— Start of Page —

Zi HE (corresponding author) received the B.S. and Ph.D. degrees in electronic information engineering from the School of Electrical Engineering and Optical Technique, Nanjing University of Science and Technology, Nanjing, China, in 2011 and 2016, respectively. She has worked as a Visiting Scholar in the University of Illinois at Urbana and Champaign (UIUC) from September 2015 to September 2016. She works as a Postdoctor at the Science and Technology on Electromagnetic Scattering Laboratory, Beijing Institute of Environmental Features. She is an Associate Professor with the Department of Communication Engineering, Nanjing University of Science and Technology. Her research interests include antenna, RF-integrated circuits, and computational electromagnetics. (Email: 15850554055@163.com)

— End of Page —
— Start of Records provided —

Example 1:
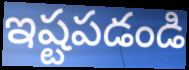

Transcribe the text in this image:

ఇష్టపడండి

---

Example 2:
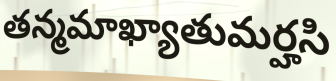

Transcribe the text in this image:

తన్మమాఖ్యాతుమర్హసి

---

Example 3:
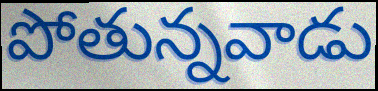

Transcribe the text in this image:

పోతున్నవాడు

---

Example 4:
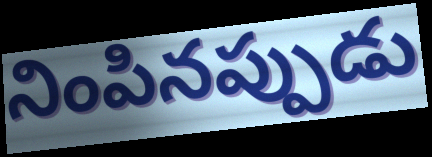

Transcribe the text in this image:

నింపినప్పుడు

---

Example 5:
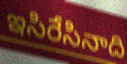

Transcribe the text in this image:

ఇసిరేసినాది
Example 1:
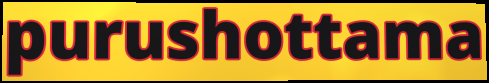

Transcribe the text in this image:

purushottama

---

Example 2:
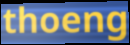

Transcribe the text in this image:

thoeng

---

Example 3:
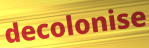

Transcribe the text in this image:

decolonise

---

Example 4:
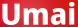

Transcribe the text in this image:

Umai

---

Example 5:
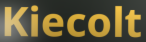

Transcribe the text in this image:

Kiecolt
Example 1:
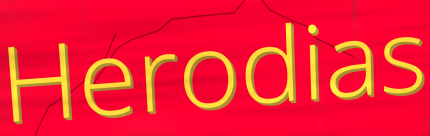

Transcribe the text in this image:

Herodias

— End of Records provided —
— Start of Records provided —

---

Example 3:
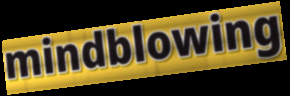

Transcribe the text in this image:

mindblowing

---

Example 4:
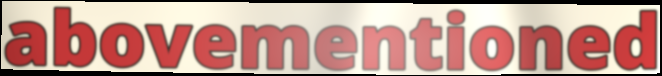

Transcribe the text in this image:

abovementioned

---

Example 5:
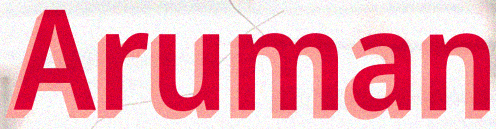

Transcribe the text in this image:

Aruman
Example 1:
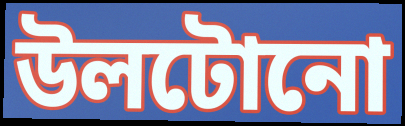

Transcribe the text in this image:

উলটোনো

— End of Records provided —

** Your task **
Rewrite the author biography from "Zi HE (corresponding" through "electromagnetics. (Email: 15850554055@163.com)", swapping "Visiting Scholar" for "Visiting Researcher".

** Result of the task **
Zi HE (corresponding author) received the B.S. and Ph.D. degrees in electronic information engineering from the School of Electrical Engineering and Optical Technique, Nanjing University of Science and Technology, Nanjing, China, in 2011 and 2016, respectively. She has worked as a Visiting Researcher in the University of Illinois at Urbana and Champaign (UIUC) from September 2015 to September 2016. She works as a Postdoctor at the Science and Technology on Electromagnetic Scattering Laboratory, Beijing Institute of Environmental Features. She is an Associate Professor with the Department of Communication Engineering, Nanjing University of Science and Technology. Her research interests include antenna, RF-integrated circuits, and computational electromagnetics. (Email: 15850554055@163.com)